# Start of TASK MATERIAL

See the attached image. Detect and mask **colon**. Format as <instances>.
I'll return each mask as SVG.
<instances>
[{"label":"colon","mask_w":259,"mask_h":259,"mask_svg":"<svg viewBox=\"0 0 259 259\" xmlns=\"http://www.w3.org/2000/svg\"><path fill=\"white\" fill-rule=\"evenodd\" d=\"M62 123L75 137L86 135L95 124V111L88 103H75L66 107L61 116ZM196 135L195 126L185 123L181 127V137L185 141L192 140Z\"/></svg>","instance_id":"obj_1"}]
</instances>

# End of TASK MATERIAL

■ OBJECTIVE: Copy the whole listing above word for word, leaving out nothing and changing nothing.

■ SOLVED EXERCISE:
See the attached image. Detect and mask **colon**. Format as <instances>.
I'll return each mask as SVG.
<instances>
[{"label":"colon","mask_w":259,"mask_h":259,"mask_svg":"<svg viewBox=\"0 0 259 259\" xmlns=\"http://www.w3.org/2000/svg\"><path fill=\"white\" fill-rule=\"evenodd\" d=\"M62 123L75 137L86 135L95 124V111L88 103H75L66 107L61 116ZM196 135L195 126L185 123L181 127V137L185 141L192 140Z\"/></svg>","instance_id":"obj_1"}]
</instances>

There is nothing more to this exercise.